My clock has an Arduino UNO heart and a olimex mod-RTC clock module to keep the time*. It features a nipkow disk with 10 holes placed in 5 rows so that each row is written twice per revolution. Hence, the disk produces a 40Hz picture when it spins at about 20rps.The clock has a blue top display and a red bottom display. Each display is comprised of 3 segments with 5 x 8 pixels. In total, the clock has 10 x 24 pixels that can be adressed individually. A custom Arduino library allows comfortable access to the nipkow display. * I am disappointed in the olimex module, as it runs 5 seconds per day too fast. I need to compensate for that in the arduino code. Arduino code and python code to create the letter data structure is in the files below. Youtube video below as well.

- The disk is designed in inkscape, and then carved out using my trusty CNC machine (https://hackaday.io/project/6845-desktop-size-cnc-milling-machine-from-scratch).

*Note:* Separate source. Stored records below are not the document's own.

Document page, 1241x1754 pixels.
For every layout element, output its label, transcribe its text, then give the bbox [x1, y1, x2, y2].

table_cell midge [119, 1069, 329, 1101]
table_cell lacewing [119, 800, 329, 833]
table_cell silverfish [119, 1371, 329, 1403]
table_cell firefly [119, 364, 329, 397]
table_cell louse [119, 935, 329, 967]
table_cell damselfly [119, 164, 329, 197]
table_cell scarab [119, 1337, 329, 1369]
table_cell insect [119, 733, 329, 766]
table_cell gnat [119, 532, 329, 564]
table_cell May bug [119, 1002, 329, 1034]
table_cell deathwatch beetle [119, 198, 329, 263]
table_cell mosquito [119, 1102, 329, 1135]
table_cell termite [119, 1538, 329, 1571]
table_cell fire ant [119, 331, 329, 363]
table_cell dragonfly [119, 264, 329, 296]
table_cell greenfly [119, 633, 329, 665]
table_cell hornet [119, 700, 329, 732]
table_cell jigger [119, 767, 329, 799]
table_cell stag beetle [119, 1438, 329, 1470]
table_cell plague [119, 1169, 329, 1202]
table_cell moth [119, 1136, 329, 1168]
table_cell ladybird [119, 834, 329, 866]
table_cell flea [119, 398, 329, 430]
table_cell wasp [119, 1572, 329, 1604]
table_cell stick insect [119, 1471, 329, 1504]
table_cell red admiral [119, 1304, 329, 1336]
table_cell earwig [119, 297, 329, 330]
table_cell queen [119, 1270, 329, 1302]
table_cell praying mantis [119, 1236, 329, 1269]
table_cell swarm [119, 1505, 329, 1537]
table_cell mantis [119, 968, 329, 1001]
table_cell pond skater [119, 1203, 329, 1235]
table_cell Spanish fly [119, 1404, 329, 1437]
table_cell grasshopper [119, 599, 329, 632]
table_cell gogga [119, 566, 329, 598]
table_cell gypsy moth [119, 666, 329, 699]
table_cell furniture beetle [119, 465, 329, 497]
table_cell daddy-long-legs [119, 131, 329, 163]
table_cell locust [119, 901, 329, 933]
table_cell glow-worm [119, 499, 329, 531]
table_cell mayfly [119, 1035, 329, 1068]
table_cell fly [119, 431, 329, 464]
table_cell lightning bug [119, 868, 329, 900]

- The arduino cannot adjust the speed of the disk, but it gets a signal from an infrared sensor once each revolution. And the code knows the target number of steps per revolution and it can adjust its program speed when it is too slow or to fast. Unlike told in the video, the counter for one disk revolution does not go to 80 but to 180. The reasons are:

- - Each pixel is displayed two cycles long, not one. That makes adjusting the precise picture position relative to the position of the IR-sensor easier. That offset-adjustment is needed because the sensor-signal comes not at the exact start of each rotation but some time later.

- - Reason 1 would bring me to 160 instead of 80. But in addition, the range in front of each lamp is divided into 9 segments instead of 8, because the borders are always black to avoid the lamps being on while a hole is between two lamps. 10 x 9 x 2 = 180.”